Abstract: : Purpose: Since IFN–γ may regulate levels of nitric oxide (NO), required for bacterial killing and the resistance response of BALB/c mice, the role of IFN–γ in regulating production of NO after corneal infection with Pseudomonas aeruginosa was examined using wildtype (wt) BALB/c vs. IFN–γ knockout (–/–) mice that endogenously lack the cytokine. Methods: Semi–quantitative RT–PCR was used to determine levels of mRNA for IFN–γ in resistant (cornea heals) wt BALB/c vs. IFN–γ –/– (susceptible, cornea perforates) mice at days 0, 1, 3, 5, and 7 p.i. NO levels were quantitiated in IFN–γ –/– and wt BALB/c mice at 3 and 5 days p.i. by detection of nitrite using the Griess reaction. Protein levels in cornea were analyzed at 5 days p.i. in IFN–γ –/–and wt BALB/c mice for cytokines/chemokines, including IL–1ß, IL–6, IL–10 and MIP–1α (CCL3) using a conventional ELISA assay.

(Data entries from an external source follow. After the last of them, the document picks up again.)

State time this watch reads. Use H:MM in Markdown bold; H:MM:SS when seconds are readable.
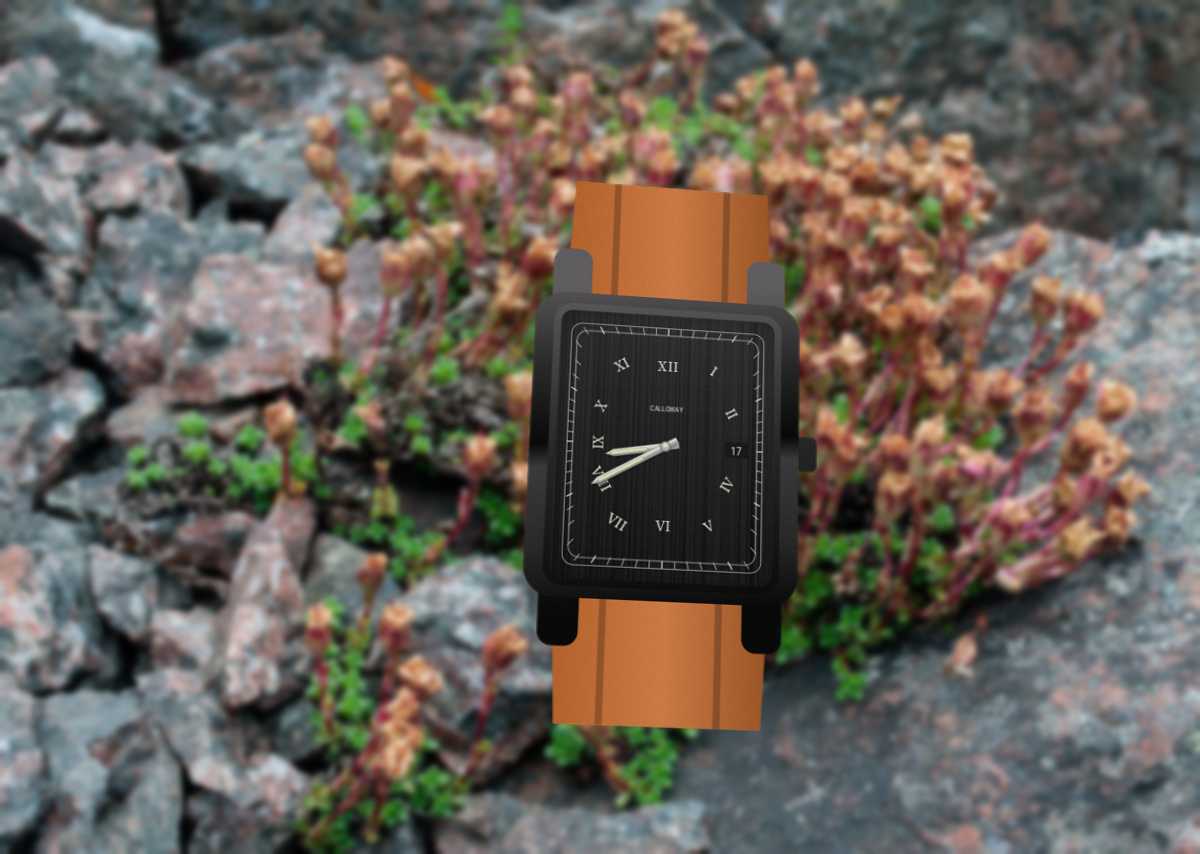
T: **8:40**
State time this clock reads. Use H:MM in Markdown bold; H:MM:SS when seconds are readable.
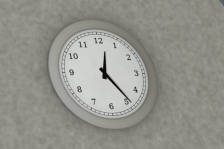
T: **12:24**
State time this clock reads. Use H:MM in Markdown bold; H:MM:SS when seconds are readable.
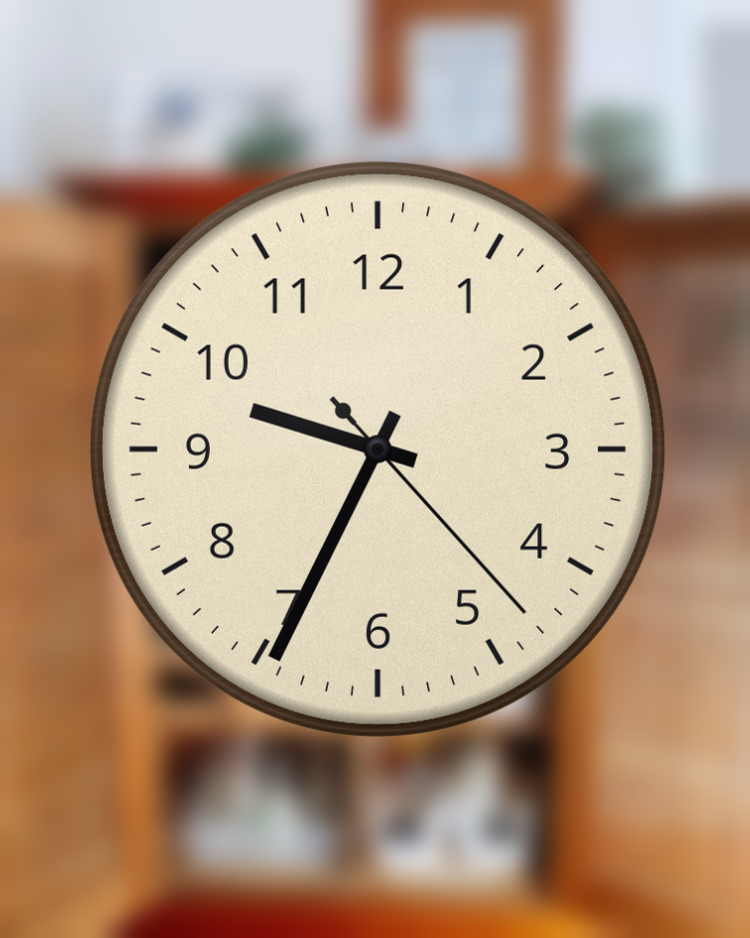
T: **9:34:23**
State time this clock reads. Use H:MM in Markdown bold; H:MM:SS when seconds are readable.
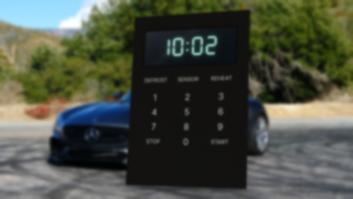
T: **10:02**
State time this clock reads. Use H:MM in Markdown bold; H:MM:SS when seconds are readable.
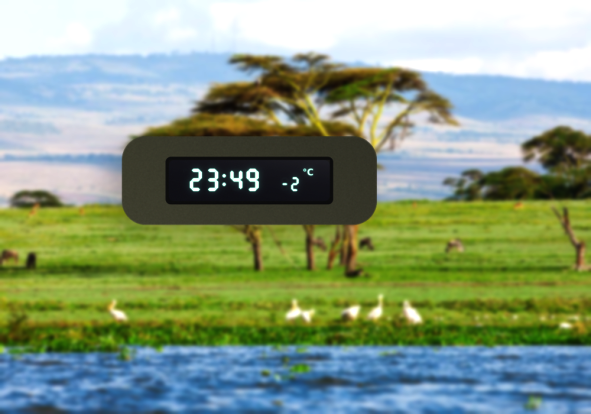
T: **23:49**
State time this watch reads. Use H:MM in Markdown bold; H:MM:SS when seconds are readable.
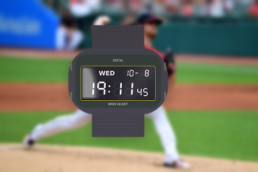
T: **19:11:45**
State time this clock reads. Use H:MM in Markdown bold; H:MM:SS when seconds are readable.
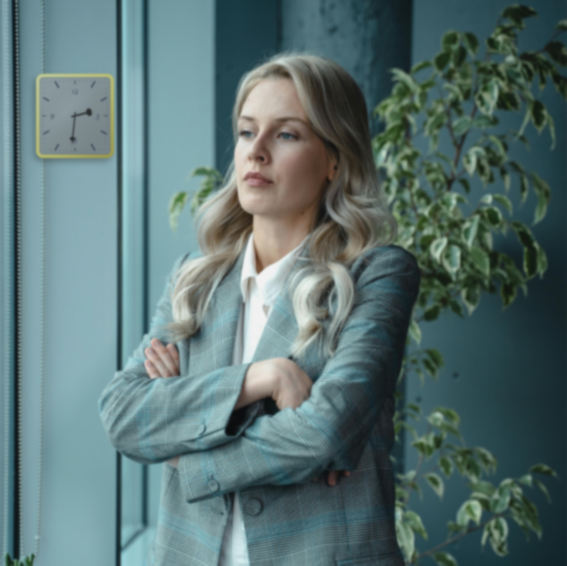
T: **2:31**
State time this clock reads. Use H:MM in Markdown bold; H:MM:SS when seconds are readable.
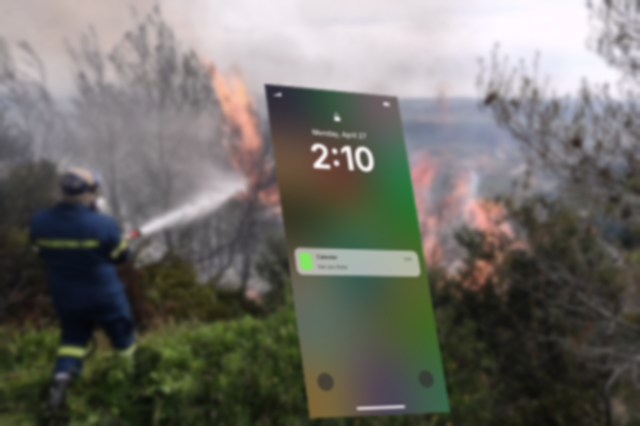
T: **2:10**
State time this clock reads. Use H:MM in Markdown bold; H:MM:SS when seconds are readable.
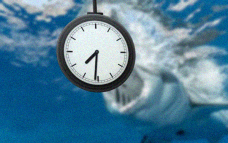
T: **7:31**
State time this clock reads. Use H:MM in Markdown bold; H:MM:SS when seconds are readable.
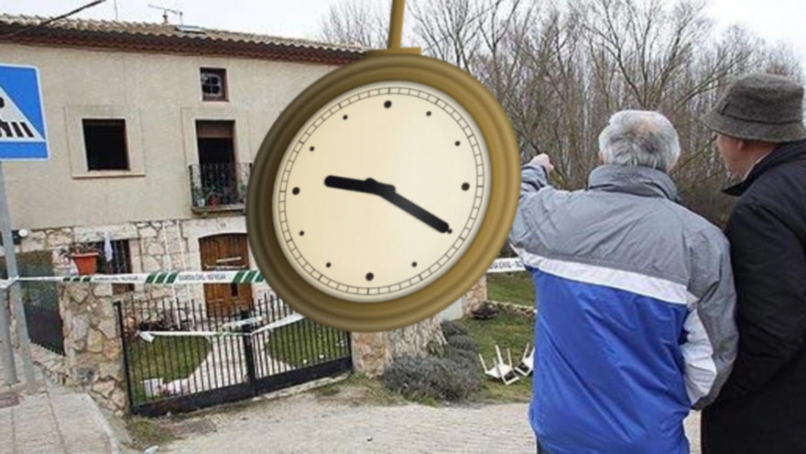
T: **9:20**
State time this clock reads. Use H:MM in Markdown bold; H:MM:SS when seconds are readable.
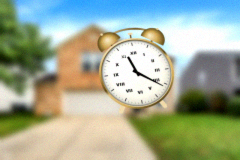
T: **11:21**
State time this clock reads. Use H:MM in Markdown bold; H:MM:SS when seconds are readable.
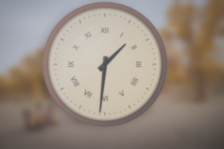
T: **1:31**
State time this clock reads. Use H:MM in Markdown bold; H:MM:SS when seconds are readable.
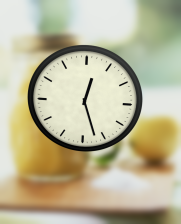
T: **12:27**
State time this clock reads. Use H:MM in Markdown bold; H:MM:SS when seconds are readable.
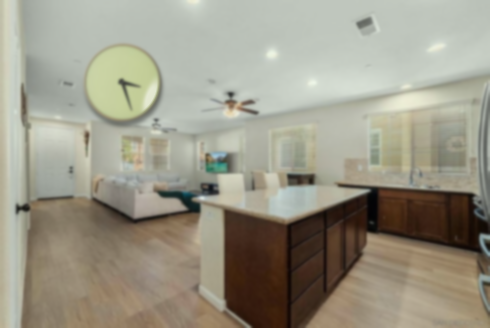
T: **3:27**
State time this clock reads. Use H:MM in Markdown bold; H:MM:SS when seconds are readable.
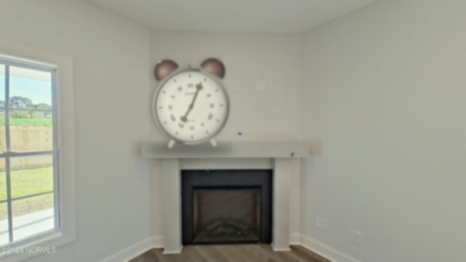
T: **7:04**
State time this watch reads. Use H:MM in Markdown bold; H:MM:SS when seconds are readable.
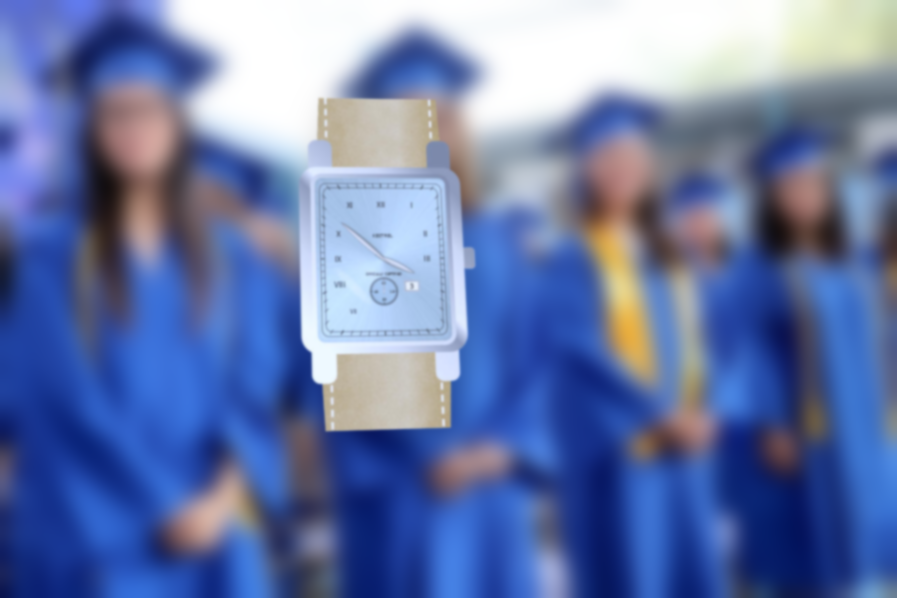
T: **3:52**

Results: Expression of IFN–γ mRNA levels was detectable only in the wt BALB/c mouse cornea at 1, 3, 5, and 7 days p.i., with peak expression levels seen at 5 days p.i. Corneal nitrite levels, as measured by the Griess reaction, were significantly higher in IFN–γ –/– vs. wt BALB/c mice at both 3 and 5 days p.i. Corneas from IFN–γ –/– mice also contained significantly more IL–1ß (2 fold) and MIP–1α (10 fold) protein than corneas of wt mice, but there was no difference in protein expression levels for IL–6 or IL–10 between the two groups. Conclusions: IFN–γ is critical for regulation of corneal NO production. Endogenous lack of IFN–γ leads to upregulation of the pro–inflammatory cytokine IL–1ß (and TNF–α) that are capable of inducing nitric oxide synthase (iNOS) transcription that contributes to higher and sustained NO production and corneal perforation.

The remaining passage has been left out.